Two struggling species received a boost recently when the North Branch Land Trust conserved 400 acres in Luzerne County.
As part of a mitigation project with Pennsy Supply Corp., the land trust conserved a 100-acre parcel in Dorrance Township that is home to Balliet Run, an exceptional-value stream that contains native brook trout.
The trust also partnered with Earth Conservancy to conserve 300 acres in Newport Township that contains habitat for the endangered Indiana bat. That parcel was also preserved as part of the Pennsy mitigation agreement, which came about after the company expanded its quarry.
Paul Lumia, NBLT executive director, said the U.S. Fish and Wildlife Service required Pennsy to mitigate the acreage from its quarry expansion because it was within a 10-mile radius of a Pennsylvania Natural Diversity Inventory hit on the Indiana bat.
“Pennsy contacted wanting to know if we knew of any land within the Indiana bat habitat to conserve,” Lumia said.
The 100-acre site in Dorrance Township was already owned by Pennsy and the conservation easement, which means the property can never be developed. It is monitored by NBLT.
Lumia said his organization was interested in the tract because of the presence of native brook trout in Balliet Run.

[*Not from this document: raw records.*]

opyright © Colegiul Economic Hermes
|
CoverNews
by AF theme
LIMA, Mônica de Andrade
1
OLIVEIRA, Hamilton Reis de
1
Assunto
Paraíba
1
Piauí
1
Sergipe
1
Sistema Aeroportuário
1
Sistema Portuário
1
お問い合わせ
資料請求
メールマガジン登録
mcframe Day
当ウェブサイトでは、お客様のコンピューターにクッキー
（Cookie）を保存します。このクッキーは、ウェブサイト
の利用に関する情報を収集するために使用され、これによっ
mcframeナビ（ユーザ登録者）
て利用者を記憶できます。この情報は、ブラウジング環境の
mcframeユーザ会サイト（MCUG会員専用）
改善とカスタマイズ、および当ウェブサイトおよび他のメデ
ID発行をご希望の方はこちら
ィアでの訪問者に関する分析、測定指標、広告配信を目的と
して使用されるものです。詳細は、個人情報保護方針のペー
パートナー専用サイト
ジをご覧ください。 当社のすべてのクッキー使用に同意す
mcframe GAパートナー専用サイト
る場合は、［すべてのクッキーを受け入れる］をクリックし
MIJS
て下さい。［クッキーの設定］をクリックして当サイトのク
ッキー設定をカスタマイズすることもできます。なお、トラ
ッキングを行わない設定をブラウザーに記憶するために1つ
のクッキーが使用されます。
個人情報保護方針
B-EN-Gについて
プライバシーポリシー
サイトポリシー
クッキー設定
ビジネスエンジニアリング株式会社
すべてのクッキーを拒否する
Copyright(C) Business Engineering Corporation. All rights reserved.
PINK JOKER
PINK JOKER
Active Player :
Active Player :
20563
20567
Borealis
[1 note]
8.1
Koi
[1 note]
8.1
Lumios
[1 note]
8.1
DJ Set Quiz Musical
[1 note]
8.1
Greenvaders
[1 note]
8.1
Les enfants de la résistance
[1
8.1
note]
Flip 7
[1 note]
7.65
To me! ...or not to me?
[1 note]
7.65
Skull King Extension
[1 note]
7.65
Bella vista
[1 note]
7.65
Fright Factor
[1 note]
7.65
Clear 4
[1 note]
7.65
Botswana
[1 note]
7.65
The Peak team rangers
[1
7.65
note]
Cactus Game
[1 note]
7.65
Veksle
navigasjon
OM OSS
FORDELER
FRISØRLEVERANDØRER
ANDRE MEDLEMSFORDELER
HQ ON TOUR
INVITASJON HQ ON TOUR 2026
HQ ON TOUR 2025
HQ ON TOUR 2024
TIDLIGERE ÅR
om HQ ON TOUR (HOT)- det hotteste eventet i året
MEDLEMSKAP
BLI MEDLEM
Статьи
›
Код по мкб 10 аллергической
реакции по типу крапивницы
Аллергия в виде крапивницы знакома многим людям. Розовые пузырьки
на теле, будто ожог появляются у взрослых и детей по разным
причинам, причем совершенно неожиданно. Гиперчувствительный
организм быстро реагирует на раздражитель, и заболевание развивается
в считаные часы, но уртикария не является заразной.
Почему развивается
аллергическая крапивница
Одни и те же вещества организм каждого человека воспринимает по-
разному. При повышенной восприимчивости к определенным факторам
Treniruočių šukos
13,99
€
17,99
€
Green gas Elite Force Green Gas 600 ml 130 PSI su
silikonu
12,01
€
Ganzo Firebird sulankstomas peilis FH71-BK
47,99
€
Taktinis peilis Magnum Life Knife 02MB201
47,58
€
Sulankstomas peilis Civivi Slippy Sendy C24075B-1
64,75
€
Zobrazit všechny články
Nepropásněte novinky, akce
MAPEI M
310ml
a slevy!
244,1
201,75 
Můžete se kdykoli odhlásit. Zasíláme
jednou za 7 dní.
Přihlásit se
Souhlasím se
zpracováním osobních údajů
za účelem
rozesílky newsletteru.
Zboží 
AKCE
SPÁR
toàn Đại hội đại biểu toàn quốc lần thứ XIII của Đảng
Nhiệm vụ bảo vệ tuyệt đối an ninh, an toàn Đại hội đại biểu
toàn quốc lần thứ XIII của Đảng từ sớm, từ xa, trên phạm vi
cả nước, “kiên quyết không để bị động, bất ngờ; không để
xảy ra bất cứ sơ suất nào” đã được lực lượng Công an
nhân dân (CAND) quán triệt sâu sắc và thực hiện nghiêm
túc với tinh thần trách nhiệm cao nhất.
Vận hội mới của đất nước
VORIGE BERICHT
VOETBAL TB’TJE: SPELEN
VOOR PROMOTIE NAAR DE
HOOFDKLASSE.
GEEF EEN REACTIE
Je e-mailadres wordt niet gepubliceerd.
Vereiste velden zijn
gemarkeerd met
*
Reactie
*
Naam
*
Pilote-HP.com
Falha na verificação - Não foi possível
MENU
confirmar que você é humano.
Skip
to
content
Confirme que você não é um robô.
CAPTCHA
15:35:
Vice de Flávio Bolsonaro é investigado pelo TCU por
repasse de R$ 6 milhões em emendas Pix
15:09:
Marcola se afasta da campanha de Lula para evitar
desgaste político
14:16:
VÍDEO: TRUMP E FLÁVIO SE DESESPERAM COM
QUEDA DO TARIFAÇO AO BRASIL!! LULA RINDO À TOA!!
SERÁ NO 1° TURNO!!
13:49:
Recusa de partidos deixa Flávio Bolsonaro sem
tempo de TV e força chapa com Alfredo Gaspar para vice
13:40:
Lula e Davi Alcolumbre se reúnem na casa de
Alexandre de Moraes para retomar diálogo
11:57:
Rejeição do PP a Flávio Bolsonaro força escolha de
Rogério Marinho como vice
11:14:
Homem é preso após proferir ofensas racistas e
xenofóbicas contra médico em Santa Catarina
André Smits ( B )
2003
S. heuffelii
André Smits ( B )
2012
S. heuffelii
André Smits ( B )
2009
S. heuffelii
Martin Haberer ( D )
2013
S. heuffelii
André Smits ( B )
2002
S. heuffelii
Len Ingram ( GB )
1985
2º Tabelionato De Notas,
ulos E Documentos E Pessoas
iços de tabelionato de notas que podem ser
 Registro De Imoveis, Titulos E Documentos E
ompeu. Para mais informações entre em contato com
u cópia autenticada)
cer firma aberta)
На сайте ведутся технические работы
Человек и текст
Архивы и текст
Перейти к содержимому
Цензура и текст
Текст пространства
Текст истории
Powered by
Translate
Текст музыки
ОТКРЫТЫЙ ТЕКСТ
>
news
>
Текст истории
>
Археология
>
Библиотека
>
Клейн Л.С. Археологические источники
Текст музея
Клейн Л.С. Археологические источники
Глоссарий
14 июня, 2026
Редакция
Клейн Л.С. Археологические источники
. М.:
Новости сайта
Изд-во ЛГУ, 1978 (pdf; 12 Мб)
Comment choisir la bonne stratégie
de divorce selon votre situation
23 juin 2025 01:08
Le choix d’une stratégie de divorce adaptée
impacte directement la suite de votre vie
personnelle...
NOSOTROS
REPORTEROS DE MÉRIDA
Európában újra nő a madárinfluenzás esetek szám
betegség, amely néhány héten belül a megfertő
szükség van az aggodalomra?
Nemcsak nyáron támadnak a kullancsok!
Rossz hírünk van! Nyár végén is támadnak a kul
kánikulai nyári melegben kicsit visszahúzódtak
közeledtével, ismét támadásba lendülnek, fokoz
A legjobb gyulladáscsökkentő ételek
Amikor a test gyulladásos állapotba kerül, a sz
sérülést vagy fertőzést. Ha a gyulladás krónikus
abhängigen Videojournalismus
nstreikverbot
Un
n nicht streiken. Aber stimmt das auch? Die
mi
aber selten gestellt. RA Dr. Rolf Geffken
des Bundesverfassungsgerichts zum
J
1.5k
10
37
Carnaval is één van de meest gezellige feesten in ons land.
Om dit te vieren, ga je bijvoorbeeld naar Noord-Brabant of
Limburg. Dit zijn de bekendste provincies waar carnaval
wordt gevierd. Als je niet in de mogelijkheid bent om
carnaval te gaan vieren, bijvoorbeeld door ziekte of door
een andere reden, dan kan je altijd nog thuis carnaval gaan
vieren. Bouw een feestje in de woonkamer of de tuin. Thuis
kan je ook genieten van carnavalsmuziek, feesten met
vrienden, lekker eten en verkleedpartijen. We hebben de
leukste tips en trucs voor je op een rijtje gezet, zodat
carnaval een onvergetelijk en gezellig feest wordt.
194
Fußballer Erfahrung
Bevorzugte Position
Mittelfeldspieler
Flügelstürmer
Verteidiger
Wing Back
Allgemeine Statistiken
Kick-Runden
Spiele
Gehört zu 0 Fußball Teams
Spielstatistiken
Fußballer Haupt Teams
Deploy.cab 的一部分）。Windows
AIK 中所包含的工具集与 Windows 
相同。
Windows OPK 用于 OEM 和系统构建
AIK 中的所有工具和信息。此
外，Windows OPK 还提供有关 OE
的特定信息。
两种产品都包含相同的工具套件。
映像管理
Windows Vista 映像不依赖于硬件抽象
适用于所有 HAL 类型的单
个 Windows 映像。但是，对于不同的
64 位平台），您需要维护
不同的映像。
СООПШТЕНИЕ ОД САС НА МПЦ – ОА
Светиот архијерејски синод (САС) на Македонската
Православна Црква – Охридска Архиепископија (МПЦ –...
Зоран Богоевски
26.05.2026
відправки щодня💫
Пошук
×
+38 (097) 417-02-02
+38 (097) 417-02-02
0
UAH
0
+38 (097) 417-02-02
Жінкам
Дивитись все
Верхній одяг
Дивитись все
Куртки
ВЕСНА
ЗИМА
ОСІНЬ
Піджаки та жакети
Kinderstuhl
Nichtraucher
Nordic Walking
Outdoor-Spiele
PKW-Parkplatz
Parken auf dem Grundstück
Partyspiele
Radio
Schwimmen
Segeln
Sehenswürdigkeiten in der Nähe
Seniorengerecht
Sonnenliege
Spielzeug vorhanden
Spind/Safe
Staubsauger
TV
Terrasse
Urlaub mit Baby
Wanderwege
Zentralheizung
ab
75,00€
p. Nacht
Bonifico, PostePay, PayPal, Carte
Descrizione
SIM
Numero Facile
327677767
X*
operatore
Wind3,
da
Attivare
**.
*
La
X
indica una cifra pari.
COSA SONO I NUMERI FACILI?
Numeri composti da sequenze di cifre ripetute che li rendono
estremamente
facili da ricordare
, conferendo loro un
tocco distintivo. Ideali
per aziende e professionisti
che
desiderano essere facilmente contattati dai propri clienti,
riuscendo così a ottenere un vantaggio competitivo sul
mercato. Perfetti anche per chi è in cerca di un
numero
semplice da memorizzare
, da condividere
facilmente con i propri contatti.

Native brook trout have been declining in Pennsylvania due to habitat loss.
The 300-acre parcel in Newport Township is owned by Earth Conservancy and is close to the location of the PNDI hit on the Indiana bat, Lumia said. The property also contains small caves which are used by bats, he said.
To preserve the parcel, Pennsy paid Earth Conservancy $1,000 per acre for the conservation easement, which is monitored by the land trust. Earth Conservancy still owns the property.
“Our strategic plan is to conserve a lot of these areas in Luzerne County that are threatened,” Lumia said. “These two sites were prime for conservation.”
Earth Conservancy president Mike Dziak said the Newport Township property is part of 2,000 acres that his organization owns in that area, and the land is enrolled in the Pennsylvania Game Commission’s public access program to allow hunting.
“Our intention is to keep the top of that mountain green,” Dziak said.
Lumia said the land trust is actively pursuing other conservation projects in the county, including a 400-acre tract on Bald Mountain that contains the headwaters and tributaries to Mill Creek. The plan is to purchase the property and donate it to another land trust to monitor, Lumia said.
There are also plans to conserve more than 3,300 acres in Mocanaqua. The property is owned by Earth Conservancy and Lumia said the land trust is seeking a grant from the state Department of Conservation and Natural Resources to acquire the parcel.
If the purchase is made, Lumia said the land will be turned over to the Bureau of Forestry.